Reaction Systems - (3 day course: 25th, 26th and 27th January)

This course builds on a colloquium on 24th January (http://www.cs.ncl.ac.uk/events). The 3-day course will be self-contained and will address both the biological and computational aspects of the reaction systems.

ABSTRACT: Natural Computing is an interdisciplinary field of research that investigates human-designed computing inspired by nature as well as computation taking place in nature, i.e., it investigates models, computational techniques, and computational technologies inspired by nature as well as it investigates phenomena/processes taking place in nature in terms of information processing. One of the research areas from the second strand of research is the computational nature of biochemical reactions. It is hoped that this line of research may contribute to a computational understanding of the functioning of the living cell, which is based on interactions between (a huge number of) individual reactions. These reactions are regulated, and the main regulation mechanisms are facilitation/acceleration and inhibition/retardation. The interactions between individual reactions take place through their influence on each other, and this influence happens through these two mechanisms. In our lecture we present a formal framework for the investigation of processes carried by biochemical reactions.
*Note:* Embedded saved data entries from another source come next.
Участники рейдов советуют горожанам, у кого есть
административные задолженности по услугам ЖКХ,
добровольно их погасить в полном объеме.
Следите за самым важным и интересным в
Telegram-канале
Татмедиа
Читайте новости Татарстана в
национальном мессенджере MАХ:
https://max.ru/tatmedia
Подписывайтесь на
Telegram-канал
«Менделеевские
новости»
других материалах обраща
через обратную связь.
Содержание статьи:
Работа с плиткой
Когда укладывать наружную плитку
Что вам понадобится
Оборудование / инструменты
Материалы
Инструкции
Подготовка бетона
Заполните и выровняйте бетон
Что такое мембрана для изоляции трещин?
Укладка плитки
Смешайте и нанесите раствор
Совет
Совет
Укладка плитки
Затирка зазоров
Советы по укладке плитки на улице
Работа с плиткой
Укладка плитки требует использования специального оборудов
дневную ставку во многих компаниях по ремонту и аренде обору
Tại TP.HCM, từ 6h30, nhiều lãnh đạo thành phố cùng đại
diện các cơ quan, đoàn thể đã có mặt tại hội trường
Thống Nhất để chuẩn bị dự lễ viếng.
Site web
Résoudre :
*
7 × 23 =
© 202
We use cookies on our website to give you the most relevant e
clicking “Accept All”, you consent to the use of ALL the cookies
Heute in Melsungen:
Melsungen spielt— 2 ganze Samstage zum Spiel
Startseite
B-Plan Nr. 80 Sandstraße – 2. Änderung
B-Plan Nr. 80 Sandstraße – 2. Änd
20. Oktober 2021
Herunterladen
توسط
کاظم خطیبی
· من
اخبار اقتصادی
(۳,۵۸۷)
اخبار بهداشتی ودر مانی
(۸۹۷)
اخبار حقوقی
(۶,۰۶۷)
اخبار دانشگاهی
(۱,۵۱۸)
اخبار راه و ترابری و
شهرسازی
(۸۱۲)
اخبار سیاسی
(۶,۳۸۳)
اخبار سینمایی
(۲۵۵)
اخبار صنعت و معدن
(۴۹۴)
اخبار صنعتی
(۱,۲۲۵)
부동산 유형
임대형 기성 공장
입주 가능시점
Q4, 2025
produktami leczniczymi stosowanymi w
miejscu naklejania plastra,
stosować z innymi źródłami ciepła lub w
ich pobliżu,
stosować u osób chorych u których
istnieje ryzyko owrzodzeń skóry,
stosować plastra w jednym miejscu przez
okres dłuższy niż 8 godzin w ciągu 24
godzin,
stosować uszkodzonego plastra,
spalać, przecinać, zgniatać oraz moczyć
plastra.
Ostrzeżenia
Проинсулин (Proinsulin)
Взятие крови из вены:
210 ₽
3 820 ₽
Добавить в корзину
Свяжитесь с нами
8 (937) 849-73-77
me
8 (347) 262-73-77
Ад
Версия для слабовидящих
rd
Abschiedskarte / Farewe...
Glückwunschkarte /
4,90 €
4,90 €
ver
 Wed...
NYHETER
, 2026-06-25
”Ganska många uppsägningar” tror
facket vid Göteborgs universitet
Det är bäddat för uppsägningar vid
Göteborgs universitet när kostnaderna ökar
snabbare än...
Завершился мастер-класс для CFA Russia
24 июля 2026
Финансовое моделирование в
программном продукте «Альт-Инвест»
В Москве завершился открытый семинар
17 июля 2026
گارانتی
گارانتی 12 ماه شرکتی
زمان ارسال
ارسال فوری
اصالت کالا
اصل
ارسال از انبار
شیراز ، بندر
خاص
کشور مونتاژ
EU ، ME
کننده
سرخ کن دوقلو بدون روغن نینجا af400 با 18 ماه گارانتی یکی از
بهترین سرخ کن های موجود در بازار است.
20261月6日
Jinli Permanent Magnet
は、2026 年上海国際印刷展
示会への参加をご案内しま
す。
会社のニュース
We motivate this framework by explicitly stating a number of assumptions that hold for a great number of biochemical reactions, and we point out that these assumptions are very different from the ones underlying traditional models of computation. We discuss some basic properties of processes carried by biochemical reactions, and demonstrate how to capture and analyse, in our formal framework, some biochemistry related notions. Besides providing a formal framework for reasoning about processes instigated by biochemical reactions, the models discussed in the lecture are novel and attractive from the (theoretical) computer science point of view.